== MATERIAL FOR THE TASK
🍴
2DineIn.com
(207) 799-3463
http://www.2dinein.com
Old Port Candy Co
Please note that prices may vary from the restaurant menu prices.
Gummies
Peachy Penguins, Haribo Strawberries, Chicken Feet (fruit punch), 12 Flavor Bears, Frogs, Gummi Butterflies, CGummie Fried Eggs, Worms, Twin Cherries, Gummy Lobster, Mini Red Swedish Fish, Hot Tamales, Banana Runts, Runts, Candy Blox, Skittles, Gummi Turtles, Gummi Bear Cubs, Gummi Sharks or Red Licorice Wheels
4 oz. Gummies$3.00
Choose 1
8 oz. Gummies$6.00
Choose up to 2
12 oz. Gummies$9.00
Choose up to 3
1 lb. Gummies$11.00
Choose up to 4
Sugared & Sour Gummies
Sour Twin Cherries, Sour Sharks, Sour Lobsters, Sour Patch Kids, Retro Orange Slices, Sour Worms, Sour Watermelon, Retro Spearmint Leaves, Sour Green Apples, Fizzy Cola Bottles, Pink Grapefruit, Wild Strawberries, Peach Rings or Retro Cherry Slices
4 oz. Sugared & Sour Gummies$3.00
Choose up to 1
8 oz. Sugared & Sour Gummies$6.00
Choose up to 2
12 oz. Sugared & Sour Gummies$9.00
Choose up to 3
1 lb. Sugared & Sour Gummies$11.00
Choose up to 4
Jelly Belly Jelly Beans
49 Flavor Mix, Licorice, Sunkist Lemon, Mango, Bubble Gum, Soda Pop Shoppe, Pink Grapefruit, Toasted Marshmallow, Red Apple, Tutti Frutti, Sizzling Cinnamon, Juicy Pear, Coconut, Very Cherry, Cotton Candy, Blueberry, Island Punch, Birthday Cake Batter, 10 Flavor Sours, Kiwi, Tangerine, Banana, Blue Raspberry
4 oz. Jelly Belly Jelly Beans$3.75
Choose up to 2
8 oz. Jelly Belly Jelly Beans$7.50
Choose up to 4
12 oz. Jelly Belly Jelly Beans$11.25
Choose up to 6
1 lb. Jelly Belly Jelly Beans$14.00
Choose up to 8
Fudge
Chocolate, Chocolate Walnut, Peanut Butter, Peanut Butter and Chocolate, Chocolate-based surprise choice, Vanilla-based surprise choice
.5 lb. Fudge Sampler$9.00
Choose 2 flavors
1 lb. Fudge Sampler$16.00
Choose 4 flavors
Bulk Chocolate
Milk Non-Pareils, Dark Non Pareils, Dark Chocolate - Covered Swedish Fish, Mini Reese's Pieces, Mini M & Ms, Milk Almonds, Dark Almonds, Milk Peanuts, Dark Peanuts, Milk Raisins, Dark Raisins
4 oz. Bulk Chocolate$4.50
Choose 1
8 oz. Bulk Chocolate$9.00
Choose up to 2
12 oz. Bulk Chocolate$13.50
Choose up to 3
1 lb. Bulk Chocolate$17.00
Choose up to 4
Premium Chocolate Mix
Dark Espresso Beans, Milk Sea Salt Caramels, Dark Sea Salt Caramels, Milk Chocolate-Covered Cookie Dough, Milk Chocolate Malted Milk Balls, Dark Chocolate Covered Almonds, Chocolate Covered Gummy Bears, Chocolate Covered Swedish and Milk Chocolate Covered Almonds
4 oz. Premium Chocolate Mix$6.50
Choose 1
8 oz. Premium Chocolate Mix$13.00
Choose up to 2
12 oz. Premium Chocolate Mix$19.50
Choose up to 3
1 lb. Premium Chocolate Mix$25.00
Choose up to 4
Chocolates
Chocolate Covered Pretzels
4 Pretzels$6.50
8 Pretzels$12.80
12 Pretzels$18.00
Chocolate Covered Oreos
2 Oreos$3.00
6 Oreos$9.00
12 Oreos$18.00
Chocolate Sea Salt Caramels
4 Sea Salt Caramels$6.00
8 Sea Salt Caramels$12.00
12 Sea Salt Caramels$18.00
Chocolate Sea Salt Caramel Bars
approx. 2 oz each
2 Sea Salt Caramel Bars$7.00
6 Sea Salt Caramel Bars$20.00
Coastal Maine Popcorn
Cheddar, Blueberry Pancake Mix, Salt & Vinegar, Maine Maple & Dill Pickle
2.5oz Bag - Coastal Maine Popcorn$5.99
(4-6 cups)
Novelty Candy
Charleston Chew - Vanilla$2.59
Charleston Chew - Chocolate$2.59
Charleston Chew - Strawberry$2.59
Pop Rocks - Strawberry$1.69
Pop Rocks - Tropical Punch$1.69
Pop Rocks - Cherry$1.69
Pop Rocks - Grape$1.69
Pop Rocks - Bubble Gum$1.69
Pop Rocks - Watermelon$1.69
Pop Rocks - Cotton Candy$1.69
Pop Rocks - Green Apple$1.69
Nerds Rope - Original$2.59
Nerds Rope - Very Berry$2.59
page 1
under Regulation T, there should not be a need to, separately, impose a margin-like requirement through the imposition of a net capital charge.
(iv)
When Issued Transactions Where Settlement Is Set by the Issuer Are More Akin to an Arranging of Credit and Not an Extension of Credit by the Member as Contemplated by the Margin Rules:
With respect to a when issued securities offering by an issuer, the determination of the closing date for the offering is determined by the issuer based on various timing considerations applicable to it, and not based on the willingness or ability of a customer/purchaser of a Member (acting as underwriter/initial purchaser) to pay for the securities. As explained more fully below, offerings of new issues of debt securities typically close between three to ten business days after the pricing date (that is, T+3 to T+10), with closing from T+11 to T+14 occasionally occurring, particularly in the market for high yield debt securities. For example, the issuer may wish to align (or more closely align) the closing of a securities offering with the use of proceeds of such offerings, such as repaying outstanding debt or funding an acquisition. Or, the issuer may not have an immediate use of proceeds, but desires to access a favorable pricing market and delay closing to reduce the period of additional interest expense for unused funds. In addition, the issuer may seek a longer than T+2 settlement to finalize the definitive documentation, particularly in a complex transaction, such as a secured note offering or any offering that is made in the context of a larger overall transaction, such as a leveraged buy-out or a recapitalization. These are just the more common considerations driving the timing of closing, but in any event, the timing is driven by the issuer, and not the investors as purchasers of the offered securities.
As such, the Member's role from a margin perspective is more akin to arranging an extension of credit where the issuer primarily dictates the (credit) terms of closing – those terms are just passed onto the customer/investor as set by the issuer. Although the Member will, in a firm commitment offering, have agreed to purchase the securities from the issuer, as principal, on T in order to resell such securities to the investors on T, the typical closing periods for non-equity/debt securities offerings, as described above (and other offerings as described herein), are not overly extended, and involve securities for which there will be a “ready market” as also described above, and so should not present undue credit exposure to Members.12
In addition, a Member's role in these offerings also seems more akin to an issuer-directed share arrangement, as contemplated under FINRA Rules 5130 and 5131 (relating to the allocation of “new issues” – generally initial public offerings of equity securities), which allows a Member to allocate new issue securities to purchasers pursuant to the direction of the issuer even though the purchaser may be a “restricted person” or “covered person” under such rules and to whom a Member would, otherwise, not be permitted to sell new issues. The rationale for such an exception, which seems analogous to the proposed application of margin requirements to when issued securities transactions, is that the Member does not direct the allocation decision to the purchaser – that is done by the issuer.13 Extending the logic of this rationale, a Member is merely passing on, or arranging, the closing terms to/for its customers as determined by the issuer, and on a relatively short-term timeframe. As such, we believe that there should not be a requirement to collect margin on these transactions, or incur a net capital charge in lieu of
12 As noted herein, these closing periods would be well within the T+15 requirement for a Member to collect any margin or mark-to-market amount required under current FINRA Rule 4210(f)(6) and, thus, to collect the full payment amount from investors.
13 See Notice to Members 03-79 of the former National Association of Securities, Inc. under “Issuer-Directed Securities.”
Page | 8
====
* TASK INSTRUCTIONS *
Which lines of the records above contain the word "Pretzels"? Report each one.

* REPLY *
Chocolate Covered Pretzels
4 Pretzels$6.50
8 Pretzels$12.80
12 Pretzels$18.00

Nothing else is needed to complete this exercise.